◆ **WHAT YOU SHOULD DO**: Please repeat all of the records, keeping every word unchanged.

◆ **DATA FOR REVIEW**:
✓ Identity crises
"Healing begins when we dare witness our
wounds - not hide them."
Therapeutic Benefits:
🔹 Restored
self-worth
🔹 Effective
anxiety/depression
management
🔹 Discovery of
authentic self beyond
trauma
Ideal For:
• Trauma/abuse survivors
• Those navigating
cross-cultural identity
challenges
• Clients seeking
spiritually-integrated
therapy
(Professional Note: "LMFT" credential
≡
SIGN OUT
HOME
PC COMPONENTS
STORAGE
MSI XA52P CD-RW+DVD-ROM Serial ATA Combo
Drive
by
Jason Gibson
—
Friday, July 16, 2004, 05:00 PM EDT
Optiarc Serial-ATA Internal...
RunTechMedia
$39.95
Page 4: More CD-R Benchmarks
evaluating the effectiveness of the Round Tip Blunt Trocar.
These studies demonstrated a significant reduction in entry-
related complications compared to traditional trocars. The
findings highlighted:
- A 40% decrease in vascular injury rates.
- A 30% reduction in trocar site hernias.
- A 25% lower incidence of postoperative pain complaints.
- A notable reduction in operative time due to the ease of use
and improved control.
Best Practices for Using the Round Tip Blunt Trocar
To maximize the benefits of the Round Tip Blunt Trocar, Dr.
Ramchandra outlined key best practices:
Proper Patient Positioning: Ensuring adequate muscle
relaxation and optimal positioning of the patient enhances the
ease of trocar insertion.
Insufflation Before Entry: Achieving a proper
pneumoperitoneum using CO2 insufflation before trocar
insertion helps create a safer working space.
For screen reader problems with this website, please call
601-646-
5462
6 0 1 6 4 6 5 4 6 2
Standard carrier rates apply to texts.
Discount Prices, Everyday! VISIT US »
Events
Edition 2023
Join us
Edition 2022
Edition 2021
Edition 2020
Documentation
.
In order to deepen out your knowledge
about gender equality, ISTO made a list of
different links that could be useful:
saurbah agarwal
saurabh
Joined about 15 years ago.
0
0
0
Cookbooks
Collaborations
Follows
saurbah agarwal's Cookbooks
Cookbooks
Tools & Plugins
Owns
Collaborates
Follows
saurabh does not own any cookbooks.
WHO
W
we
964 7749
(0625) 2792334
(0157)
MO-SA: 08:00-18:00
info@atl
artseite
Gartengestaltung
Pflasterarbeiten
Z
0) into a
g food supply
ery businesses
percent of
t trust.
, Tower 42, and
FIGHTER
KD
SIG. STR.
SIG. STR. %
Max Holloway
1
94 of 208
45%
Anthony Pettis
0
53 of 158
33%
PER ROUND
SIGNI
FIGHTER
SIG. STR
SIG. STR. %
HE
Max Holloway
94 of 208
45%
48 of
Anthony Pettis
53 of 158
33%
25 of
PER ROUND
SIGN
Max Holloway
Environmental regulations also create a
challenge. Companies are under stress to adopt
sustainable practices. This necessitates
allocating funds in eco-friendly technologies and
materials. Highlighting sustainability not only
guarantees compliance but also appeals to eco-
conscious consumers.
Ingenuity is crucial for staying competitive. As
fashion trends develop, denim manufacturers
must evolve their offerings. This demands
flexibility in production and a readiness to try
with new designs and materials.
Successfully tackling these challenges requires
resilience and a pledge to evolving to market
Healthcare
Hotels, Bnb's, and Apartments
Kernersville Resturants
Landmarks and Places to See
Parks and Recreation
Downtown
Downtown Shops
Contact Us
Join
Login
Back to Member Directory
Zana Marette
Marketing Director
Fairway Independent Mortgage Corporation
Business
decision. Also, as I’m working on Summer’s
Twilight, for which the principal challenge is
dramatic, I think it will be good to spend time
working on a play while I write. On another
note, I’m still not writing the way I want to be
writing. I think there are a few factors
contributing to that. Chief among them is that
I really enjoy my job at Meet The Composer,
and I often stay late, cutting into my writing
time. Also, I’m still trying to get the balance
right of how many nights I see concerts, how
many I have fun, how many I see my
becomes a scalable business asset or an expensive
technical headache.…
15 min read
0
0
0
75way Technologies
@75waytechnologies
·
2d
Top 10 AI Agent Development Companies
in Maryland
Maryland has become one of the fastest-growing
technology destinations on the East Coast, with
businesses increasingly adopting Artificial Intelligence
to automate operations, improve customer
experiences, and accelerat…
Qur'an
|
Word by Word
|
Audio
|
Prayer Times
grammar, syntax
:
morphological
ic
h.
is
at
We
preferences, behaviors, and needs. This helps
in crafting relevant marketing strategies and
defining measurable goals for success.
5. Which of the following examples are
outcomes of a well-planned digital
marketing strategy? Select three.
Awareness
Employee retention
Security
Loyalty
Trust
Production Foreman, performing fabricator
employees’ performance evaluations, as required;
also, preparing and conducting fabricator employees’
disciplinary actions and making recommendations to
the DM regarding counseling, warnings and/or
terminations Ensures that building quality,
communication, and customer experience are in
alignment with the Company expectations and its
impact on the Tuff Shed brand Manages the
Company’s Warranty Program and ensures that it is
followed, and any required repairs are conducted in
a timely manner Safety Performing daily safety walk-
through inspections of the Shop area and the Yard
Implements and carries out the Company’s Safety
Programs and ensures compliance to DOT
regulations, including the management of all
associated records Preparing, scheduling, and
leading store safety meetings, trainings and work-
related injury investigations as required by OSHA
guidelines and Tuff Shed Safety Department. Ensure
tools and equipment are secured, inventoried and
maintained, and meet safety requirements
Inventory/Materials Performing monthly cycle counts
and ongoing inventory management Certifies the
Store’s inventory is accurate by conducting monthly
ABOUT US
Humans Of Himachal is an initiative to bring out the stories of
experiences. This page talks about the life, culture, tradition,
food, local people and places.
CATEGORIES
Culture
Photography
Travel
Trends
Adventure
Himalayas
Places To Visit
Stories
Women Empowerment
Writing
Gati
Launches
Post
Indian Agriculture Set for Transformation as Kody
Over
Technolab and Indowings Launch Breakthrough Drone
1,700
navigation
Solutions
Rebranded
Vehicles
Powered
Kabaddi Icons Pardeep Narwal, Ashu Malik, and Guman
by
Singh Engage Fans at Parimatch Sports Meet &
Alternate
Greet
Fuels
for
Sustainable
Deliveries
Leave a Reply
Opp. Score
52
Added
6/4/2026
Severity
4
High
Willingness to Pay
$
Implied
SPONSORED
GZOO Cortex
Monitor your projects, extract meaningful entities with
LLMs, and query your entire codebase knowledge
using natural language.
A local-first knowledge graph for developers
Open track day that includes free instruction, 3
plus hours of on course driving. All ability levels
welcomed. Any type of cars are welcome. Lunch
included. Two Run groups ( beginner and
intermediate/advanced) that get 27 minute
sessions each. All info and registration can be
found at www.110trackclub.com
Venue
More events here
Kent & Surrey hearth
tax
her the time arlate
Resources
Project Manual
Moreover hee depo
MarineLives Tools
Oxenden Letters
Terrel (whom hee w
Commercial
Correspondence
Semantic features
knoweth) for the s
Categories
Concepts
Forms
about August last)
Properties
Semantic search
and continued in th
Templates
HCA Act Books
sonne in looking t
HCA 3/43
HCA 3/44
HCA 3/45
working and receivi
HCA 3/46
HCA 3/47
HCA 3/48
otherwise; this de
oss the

◆ **SOLVED EXERCISE**:
✓ Identity crises
"Healing begins when we dare witness our
wounds - not hide them."
Therapeutic Benefits:
🔹 Restored
self-worth
🔹 Effective
anxiety/depression
management
🔹 Discovery of
authentic self beyond
trauma
Ideal For:
• Trauma/abuse survivors
• Those navigating
cross-cultural identity
challenges
• Clients seeking
spiritually-integrated
therapy
(Professional Note: "LMFT" credential
≡
SIGN OUT
HOME
PC COMPONENTS
STORAGE
MSI XA52P CD-RW+DVD-ROM Serial ATA Combo
Drive
by
Jason Gibson
—
Friday, July 16, 2004, 05:00 PM EDT
Optiarc Serial-ATA Internal...
RunTechMedia
$39.95
Page 4: More CD-R Benchmarks
evaluating the effectiveness of the Round Tip Blunt Trocar.
These studies demonstrated a significant reduction in entry-
related complications compared to traditional trocars. The
findings highlighted:
- A 40% decrease in vascular injury rates.
- A 30% reduction in trocar site hernias.
- A 25% lower incidence of postoperative pain complaints.
- A notable reduction in operative time due to the ease of use
and improved control.
Best Practices for Using the Round Tip Blunt Trocar
To maximize the benefits of the Round Tip Blunt Trocar, Dr.
Ramchandra outlined key best practices:
Proper Patient Positioning: Ensuring adequate muscle
relaxation and optimal positioning of the patient enhances the
ease of trocar insertion.
Insufflation Before Entry: Achieving a proper
pneumoperitoneum using CO2 insufflation before trocar
insertion helps create a safer working space.
For screen reader problems with this website, please call
601-646-
5462
6 0 1 6 4 6 5 4 6 2
Standard carrier rates apply to texts.
Discount Prices, Everyday! VISIT US »
Events
Edition 2023
Join us
Edition 2022
Edition 2021
Edition 2020
Documentation
.
In order to deepen out your knowledge
about gender equality, ISTO made a list of
different links that could be useful:
saurbah agarwal
saurabh
Joined about 15 years ago.
0
0
0
Cookbooks
Collaborations
Follows
saurbah agarwal's Cookbooks
Cookbooks
Tools & Plugins
Owns
Collaborates
Follows
saurabh does not own any cookbooks.
WHO
W
we
964 7749
(0625) 2792334
(0157)
MO-SA: 08:00-18:00
info@atl
artseite
Gartengestaltung
Pflasterarbeiten
Z
0) into a
g food supply
ery businesses
percent of
t trust.
, Tower 42, and
FIGHTER
KD
SIG. STR.
SIG. STR. %
Max Holloway
1
94 of 208
45%
Anthony Pettis
0
53 of 158
33%
PER ROUND
SIGNI
FIGHTER
SIG. STR
SIG. STR. %
HE
Max Holloway
94 of 208
45%
48 of
Anthony Pettis
53 of 158
33%
25 of
PER ROUND
SIGN
Max Holloway
Environmental regulations also create a
challenge. Companies are under stress to adopt
sustainable practices. This necessitates
allocating funds in eco-friendly technologies and
materials. Highlighting sustainability not only
guarantees compliance but also appeals to eco-
conscious consumers.
Ingenuity is crucial for staying competitive. As
fashion trends develop, denim manufacturers
must evolve their offerings. This demands
flexibility in production and a readiness to try
with new designs and materials.
Successfully tackling these challenges requires
resilience and a pledge to evolving to market
Healthcare
Hotels, Bnb's, and Apartments
Kernersville Resturants
Landmarks and Places to See
Parks and Recreation
Downtown
Downtown Shops
Contact Us
Join
Login
Back to Member Directory
Zana Marette
Marketing Director
Fairway Independent Mortgage Corporation
Business
decision. Also, as I’m working on Summer’s
Twilight, for which the principal challenge is
dramatic, I think it will be good to spend time
working on a play while I write. On another
note, I’m still not writing the way I want to be
writing. I think there are a few factors
contributing to that. Chief among them is that
I really enjoy my job at Meet The Composer,
and I often stay late, cutting into my writing
time. Also, I’m still trying to get the balance
right of how many nights I see concerts, how
many I have fun, how many I see my
becomes a scalable business asset or an expensive
technical headache.…
15 min read
0
0
0
75way Technologies
@75waytechnologies
·
2d
Top 10 AI Agent Development Companies
in Maryland
Maryland has become one of the fastest-growing
technology destinations on the East Coast, with
businesses increasingly adopting Artificial Intelligence
to automate operations, improve customer
experiences, and accelerat…
Qur'an
|
Word by Word
|
Audio
|
Prayer Times
grammar, syntax
:
morphological
ic
h.
is
at
We
preferences, behaviors, and needs. This helps
in crafting relevant marketing strategies and
defining measurable goals for success.
5. Which of the following examples are
outcomes of a well-planned digital
marketing strategy? Select three.
Awareness
Employee retention
Security
Loyalty
Trust
Production Foreman, performing fabricator
employees’ performance evaluations, as required;
also, preparing and conducting fabricator employees’
disciplinary actions and making recommendations to
the DM regarding counseling, warnings and/or
terminations Ensures that building quality,
communication, and customer experience are in
alignment with the Company expectations and its
impact on the Tuff Shed brand Manages the
Company’s Warranty Program and ensures that it is
followed, and any required repairs are conducted in
a timely manner Safety Performing daily safety walk-
through inspections of the Shop area and the Yard
Implements and carries out the Company’s Safety
Programs and ensures compliance to DOT
regulations, including the management of all
associated records Preparing, scheduling, and
leading store safety meetings, trainings and work-
related injury investigations as required by OSHA
guidelines and Tuff Shed Safety Department. Ensure
tools and equipment are secured, inventoried and
maintained, and meet safety requirements
Inventory/Materials Performing monthly cycle counts
and ongoing inventory management Certifies the
Store’s inventory is accurate by conducting monthly
ABOUT US
Humans Of Himachal is an initiative to bring out the stories of
experiences. This page talks about the life, culture, tradition,
food, local people and places.
CATEGORIES
Culture
Photography
Travel
Trends
Adventure
Himalayas
Places To Visit
Stories
Women Empowerment
Writing
Gati
Launches
Post
Indian Agriculture Set for Transformation as Kody
Over
Technolab and Indowings Launch Breakthrough Drone
1,700
navigation
Solutions
Rebranded
Vehicles
Powered
Kabaddi Icons Pardeep Narwal, Ashu Malik, and Guman
by
Singh Engage Fans at Parimatch Sports Meet &
Alternate
Greet
Fuels
for
Sustainable
Deliveries
Leave a Reply
Opp. Score
52
Added
6/4/2026
Severity
4
High
Willingness to Pay
$
Implied
SPONSORED
GZOO Cortex
Monitor your projects, extract meaningful entities with
LLMs, and query your entire codebase knowledge
using natural language.
A local-first knowledge graph for developers
Open track day that includes free instruction, 3
plus hours of on course driving. All ability levels
welcomed. Any type of cars are welcome. Lunch
included. Two Run groups ( beginner and
intermediate/advanced) that get 27 minute
sessions each. All info and registration can be
found at www.110trackclub.com
Venue
More events here
Kent & Surrey hearth
tax
her the time arlate
Resources
Project Manual
Moreover hee depo
MarineLives Tools
Oxenden Letters
Terrel (whom hee w
Commercial
Correspondence
Semantic features
knoweth) for the s
Categories
Concepts
Forms
about August last)
Properties
Semantic search
and continued in th
Templates
HCA Act Books
sonne in looking t
HCA 3/43
HCA 3/44
HCA 3/45
working and receivi
HCA 3/46
HCA 3/47
HCA 3/48
otherwise; this de
oss the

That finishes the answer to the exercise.